▶ [Exercise description]: An exact copy of the data is needed, one that excludes all pictures.

* * *

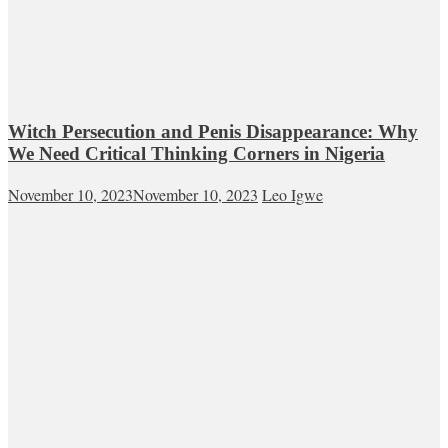
Witch Persecution and Penis Disappearance: Why
We Need Critical Thinking Corners in Nigeria
November 10, 2023
November 10, 2023
Leo Igwe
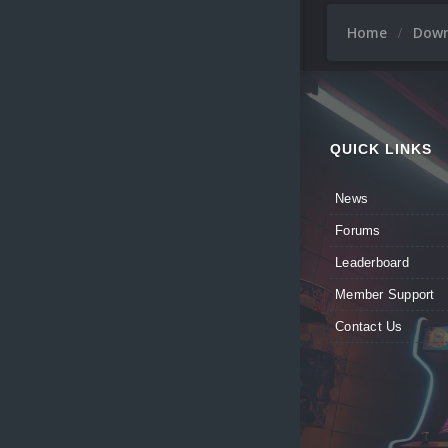
Home
Dow
QUICK LINKS
News
Forums
Leaderboard
Member Support
Contact Us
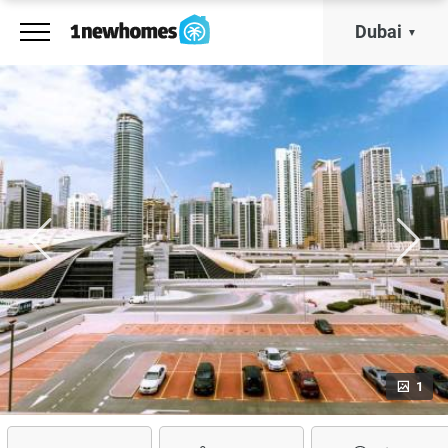
Dubai
1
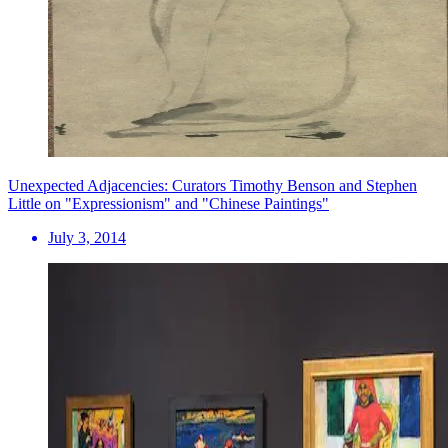
Unexpected Adjacencies: Curators Timothy Benson and Stephen
Little on "Expressionism" and "Chinese Paintings"
July 3, 2014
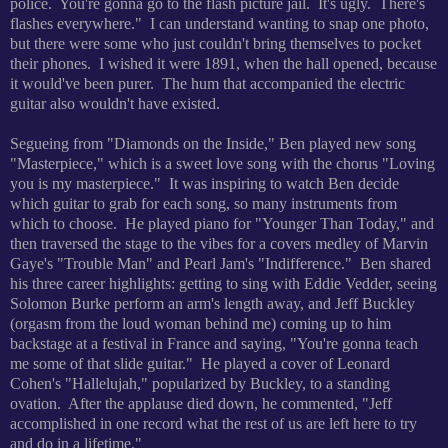
police. You're gonna go to the flash picture jail. It's ugly. There's
flashes everywhere." I can understand wanting to snap one photo,
but there were some who just couldn't bring themselves to pocket
their phones. I wished it were 1891, when the hall opened, because
it would've been purer. The hum that accompanied the electric
guitar also wouldn't have existed.
Segueing from "Diamonds on the Inside," Ben played new song
"Masterpiece," which is a sweet love song with the chorus "Loving
you is my masterpiece." It was inspiring to watch Ben decide
which guitar to grab for each song, so many instruments from
which to choose. He played piano for "Younger Than Today," and
then traversed the stage to the vibes for a covers medley of Marvin
Gaye's "Trouble Man" and Pearl Jam's "Indifference." Ben shared
his three career highlights: getting to sing with Eddie Vedder, seeing
Solomon Burke perform an arm's length away, and Jeff Buckley
(orgasm from the loud woman behind me) coming up to him
backstage at a festival in France and saying, "You're gonna teach
me some of that slide guitar." He played a cover of Leonard
Cohen's "Hallelujah," popularized by Buckley, to a standing
ovation. After the applause died down, he commented, "Jeff
accomplished in one record what the rest of us are left here to try
and do in a lifetime."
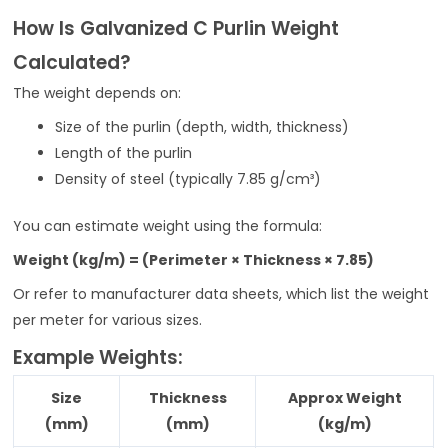
How Is Galvanized C Purlin Weight
Calculated?
The weight depends on:
Size of the purlin (depth, width, thickness)
Length of the purlin
Density of steel (typically 7.85 g/cm³)
You can estimate weight using the formula:
Weight (kg/m) = (Perimeter × Thickness × 7.85)
Or refer to manufacturer data sheets, which list the weight
per meter for various sizes.
Example Weights:
Size
Thickness
Approx Weight
(mm)
(mm)
(kg/m)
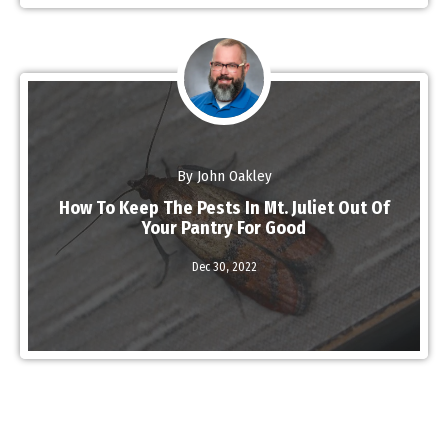
By John Oakley
How To Keep The Pests In Mt. Juliet Out Of
Your Pantry For Good
Read More
Dec 30,
2022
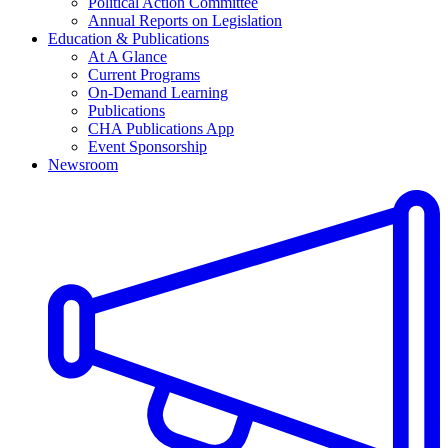
Political Action Committee
Annual Reports on Legislation
Education & Publications
At A Glance
Current Programs
On-Demand Learning
Publications
CHA Publications App
Event Sponsorship
Newsroom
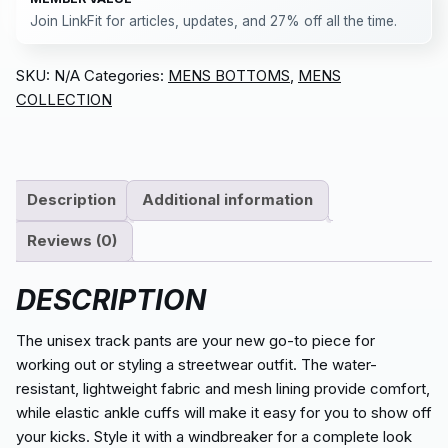
Join LinkFit for articles, updates, and 27% off all the time.
SKU:
N/A
Categories:
MENS BOTTOMS
,
MENS
COLLECTION
Description
Additional information
Reviews (0)
DESCRIPTION
The unisex track pants are your new go-to piece for
working out or styling a streetwear outfit. The water-
resistant, lightweight fabric and mesh lining provide comfort,
while elastic ankle cuffs will make it easy for you to show off
your kicks. Style it with a windbreaker for a complete look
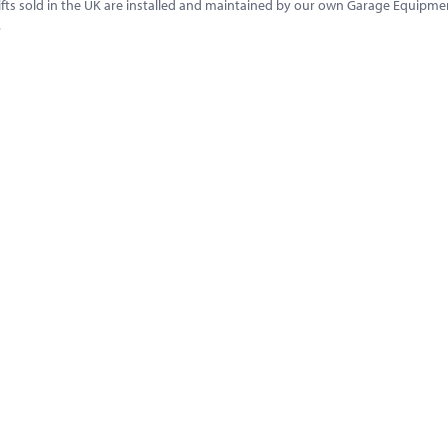
l lifts sold in the UK are installed and maintained by our own Garage Equip
.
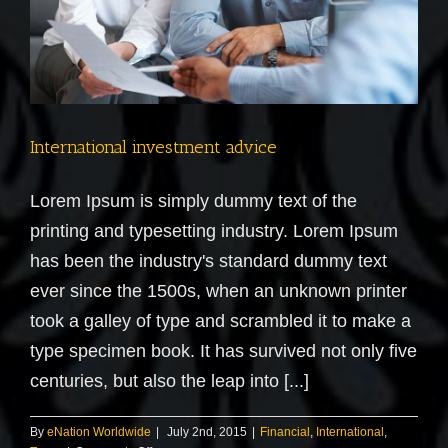
International investment advice
Lorem Ipsum is simply dummy text of the
printing and typesetting industry. Lorem Ipsum
has been the industry's standard dummy text
ever since the 1500s, when an unknown printer
took a galley of type and scrambled it to make a
type specimen book. It has survived not only five
centuries, but also the leap into [...]
By
eNation Worldwide
|
July 2nd, 2015
|
Financial
,
International
,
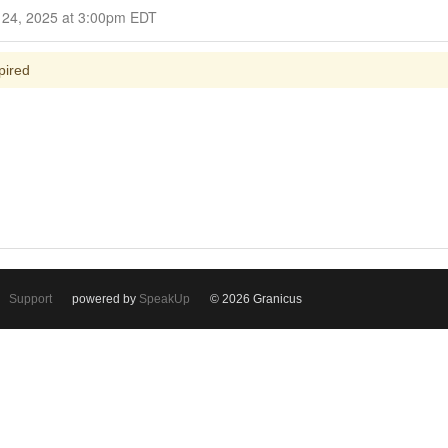
Closed for Comment September 24, 2025 at 3:00pm EDT
pired
Support
powered by
SpeakUp
© 2026 Granicus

* * *

▶ [Reply]:
Witch Persecution and Penis Disappearance: Why
We Need Critical Thinking Corners in Nigeria
November 10, 2023
November 10, 2023
Leo Igwe
Home
Dow
QUICK LINKS
News
Forums
Leaderboard
Member Support
Contact Us
Dubai
1
Unexpected Adjacencies: Curators Timothy Benson and Stephen
Little on "Expressionism" and "Chinese Paintings"
July 3, 2014
police. You're gonna go to the flash picture jail. It's ugly. There's
flashes everywhere." I can understand wanting to snap one photo,
but there were some who just couldn't bring themselves to pocket
their phones. I wished it were 1891, when the hall opened, because
it would've been purer. The hum that accompanied the electric
guitar also wouldn't have existed.
Segueing from "Diamonds on the Inside," Ben played new song
"Masterpiece," which is a sweet love song with the chorus "Loving
you is my masterpiece." It was inspiring to watch Ben decide
which guitar to grab for each song, so many instruments from
which to choose. He played piano for "Younger Than Today," and
then traversed the stage to the vibes for a covers medley of Marvin
Gaye's "Trouble Man" and Pearl Jam's "Indifference." Ben shared
his three career highlights: getting to sing with Eddie Vedder, seeing
Solomon Burke perform an arm's length away, and Jeff Buckley
(orgasm from the loud woman behind me) coming up to him
backstage at a festival in France and saying, "You're gonna teach
me some of that slide guitar." He played a cover of Leonard
Cohen's "Hallelujah," popularized by Buckley, to a standing
ovation. After the applause died down, he commented, "Jeff
accomplished in one record what the rest of us are left here to try
and do in a lifetime."
How Is Galvanized C Purlin Weight
Calculated?
The weight depends on:
Size of the purlin (depth, width, thickness)
Length of the purlin
Density of steel (typically 7.85 g/cm³)
You can estimate weight using the formula:
Weight (kg/m) = (Perimeter × Thickness × 7.85)
Or refer to manufacturer data sheets, which list the weight
per meter for various sizes.
Example Weights:
Size
Thickness
Approx Weight
(mm)
(mm)
(kg/m)
By John Oakley
How To Keep The Pests In Mt. Juliet Out Of
Your Pantry For Good
Read More
Dec 30,
2022
Political Action Committee
Annual Reports on Legislation
Education & Publications
At A Glance
Current Programs
On-Demand Learning
Publications
CHA Publications App
Event Sponsorship
Newsroom
Join LinkFit for articles, updates, and 27% off all the time.
SKU:
N/A
Categories:
MENS BOTTOMS
,
MENS
COLLECTION
Description
Additional information
Reviews (0)
DESCRIPTION
The unisex track pants are your new go-to piece for
working out or styling a streetwear outfit. The water-
resistant, lightweight fabric and mesh lining provide comfort,
while elastic ankle cuffs will make it easy for you to show off
your kicks. Style it with a windbreaker for a complete look
l lifts sold in the UK are installed and maintained by our own Garage Equip
.
International investment advice
Lorem Ipsum is simply dummy text of the
printing and typesetting industry. Lorem Ipsum
has been the industry's standard dummy text
ever since the 1500s, when an unknown printer
took a galley of type and scrambled it to make a
type specimen book. It has survived not only five
centuries, but also the leap into [...]
By
eNation Worldwide
|
July 2nd, 2015
|
Financial
,
International
,
Closed for Comment September 24, 2025 at 3:00pm EDT
pired
Support
powered by
SpeakUp
© 2026 Granicus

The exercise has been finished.